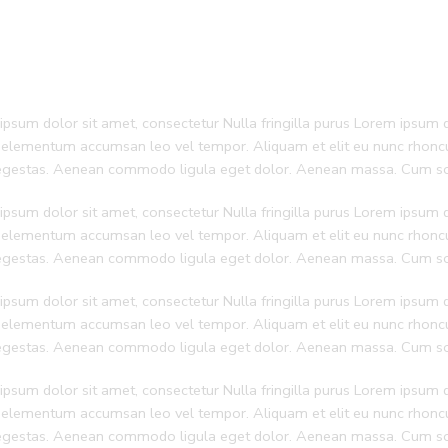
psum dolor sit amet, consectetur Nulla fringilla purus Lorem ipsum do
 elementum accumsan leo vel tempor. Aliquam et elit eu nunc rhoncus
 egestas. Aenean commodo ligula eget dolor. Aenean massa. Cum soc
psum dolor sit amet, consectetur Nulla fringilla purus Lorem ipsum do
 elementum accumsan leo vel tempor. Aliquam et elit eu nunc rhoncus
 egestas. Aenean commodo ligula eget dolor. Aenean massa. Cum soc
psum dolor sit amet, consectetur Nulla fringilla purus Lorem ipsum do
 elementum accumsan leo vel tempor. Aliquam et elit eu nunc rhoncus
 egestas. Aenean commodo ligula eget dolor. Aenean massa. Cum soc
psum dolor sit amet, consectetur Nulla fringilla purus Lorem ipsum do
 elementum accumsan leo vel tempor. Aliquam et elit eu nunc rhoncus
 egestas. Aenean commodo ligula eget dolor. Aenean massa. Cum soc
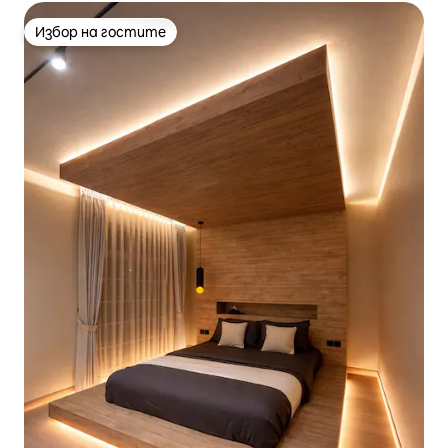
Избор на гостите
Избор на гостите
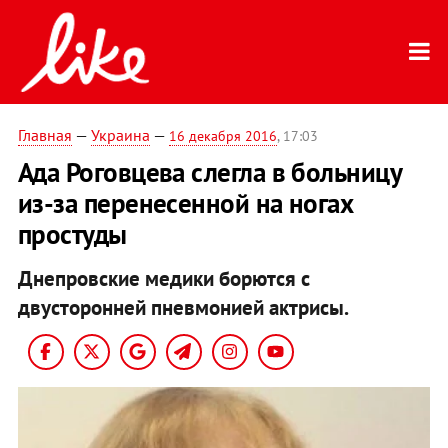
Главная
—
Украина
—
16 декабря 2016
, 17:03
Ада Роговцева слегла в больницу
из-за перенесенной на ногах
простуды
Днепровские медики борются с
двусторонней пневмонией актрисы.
:::::
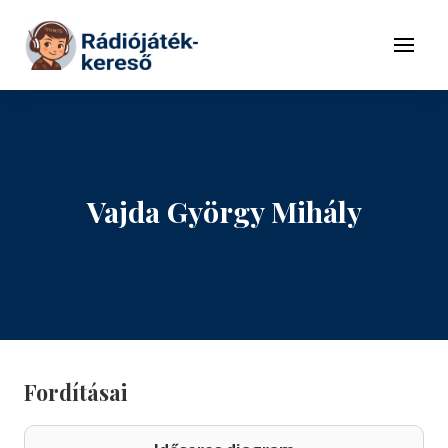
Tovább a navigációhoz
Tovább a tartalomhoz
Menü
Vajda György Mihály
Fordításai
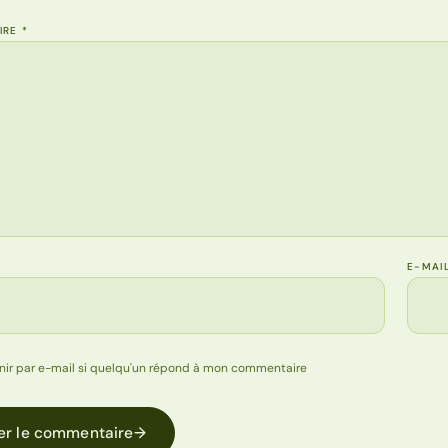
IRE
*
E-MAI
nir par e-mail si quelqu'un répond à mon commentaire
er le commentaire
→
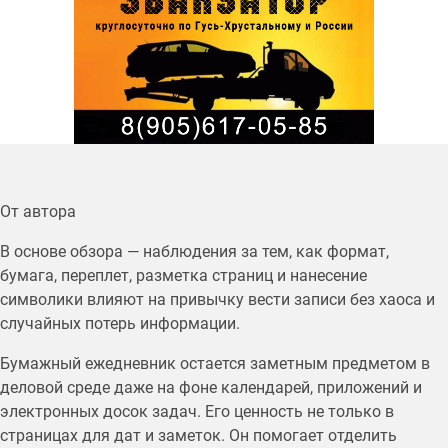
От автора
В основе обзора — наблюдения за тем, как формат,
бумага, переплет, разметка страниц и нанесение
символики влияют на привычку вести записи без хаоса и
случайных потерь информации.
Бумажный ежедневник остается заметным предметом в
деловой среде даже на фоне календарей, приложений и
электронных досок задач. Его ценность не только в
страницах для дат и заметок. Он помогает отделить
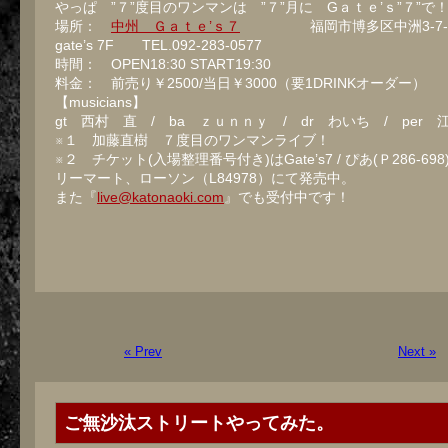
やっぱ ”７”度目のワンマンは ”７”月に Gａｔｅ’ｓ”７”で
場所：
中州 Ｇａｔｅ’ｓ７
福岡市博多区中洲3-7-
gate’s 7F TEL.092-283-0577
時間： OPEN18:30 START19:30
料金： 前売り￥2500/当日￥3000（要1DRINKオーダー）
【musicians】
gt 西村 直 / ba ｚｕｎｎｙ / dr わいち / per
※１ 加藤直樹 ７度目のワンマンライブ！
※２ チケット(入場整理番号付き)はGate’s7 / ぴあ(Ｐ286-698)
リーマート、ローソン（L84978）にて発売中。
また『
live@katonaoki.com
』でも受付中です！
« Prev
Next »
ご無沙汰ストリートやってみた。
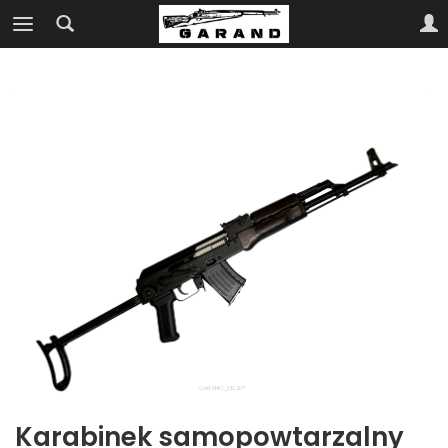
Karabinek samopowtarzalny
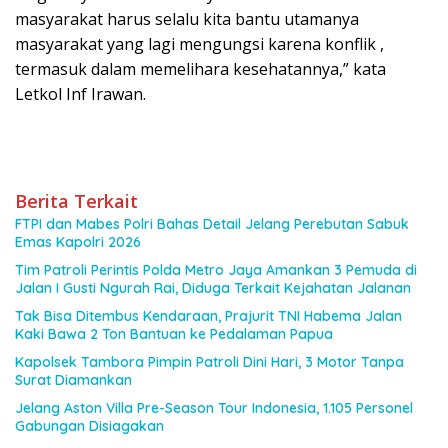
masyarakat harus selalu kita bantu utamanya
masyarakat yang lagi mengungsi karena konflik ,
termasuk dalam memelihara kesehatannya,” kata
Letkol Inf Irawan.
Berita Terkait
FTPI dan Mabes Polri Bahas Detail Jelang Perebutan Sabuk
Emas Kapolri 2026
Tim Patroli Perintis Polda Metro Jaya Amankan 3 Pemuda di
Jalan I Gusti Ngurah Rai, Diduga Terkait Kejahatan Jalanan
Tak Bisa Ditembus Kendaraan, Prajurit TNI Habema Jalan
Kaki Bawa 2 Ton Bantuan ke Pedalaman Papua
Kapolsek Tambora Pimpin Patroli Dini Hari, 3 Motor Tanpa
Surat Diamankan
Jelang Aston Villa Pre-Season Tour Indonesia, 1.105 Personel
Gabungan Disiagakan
:::::
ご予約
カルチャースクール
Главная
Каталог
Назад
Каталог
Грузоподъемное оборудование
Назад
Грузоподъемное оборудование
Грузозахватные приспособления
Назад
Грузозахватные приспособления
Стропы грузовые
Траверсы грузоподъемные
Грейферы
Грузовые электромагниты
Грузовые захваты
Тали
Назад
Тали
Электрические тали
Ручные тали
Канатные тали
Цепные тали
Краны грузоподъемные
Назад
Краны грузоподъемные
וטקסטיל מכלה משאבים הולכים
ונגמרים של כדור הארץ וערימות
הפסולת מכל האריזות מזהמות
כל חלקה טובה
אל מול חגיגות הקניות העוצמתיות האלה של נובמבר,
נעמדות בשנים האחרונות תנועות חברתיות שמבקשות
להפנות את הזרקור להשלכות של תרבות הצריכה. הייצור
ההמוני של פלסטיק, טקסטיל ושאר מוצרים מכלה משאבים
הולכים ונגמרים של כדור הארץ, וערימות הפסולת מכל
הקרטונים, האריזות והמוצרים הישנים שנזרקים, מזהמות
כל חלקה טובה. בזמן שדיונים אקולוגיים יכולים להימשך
:::::
Return a copy of each line in the entries that carries the string "חלקה".

** Reply to the exercise **
כל חלקה טובה
כל חלקה טובה. בזמן שדיונים אקולוגיים יכולים להימשך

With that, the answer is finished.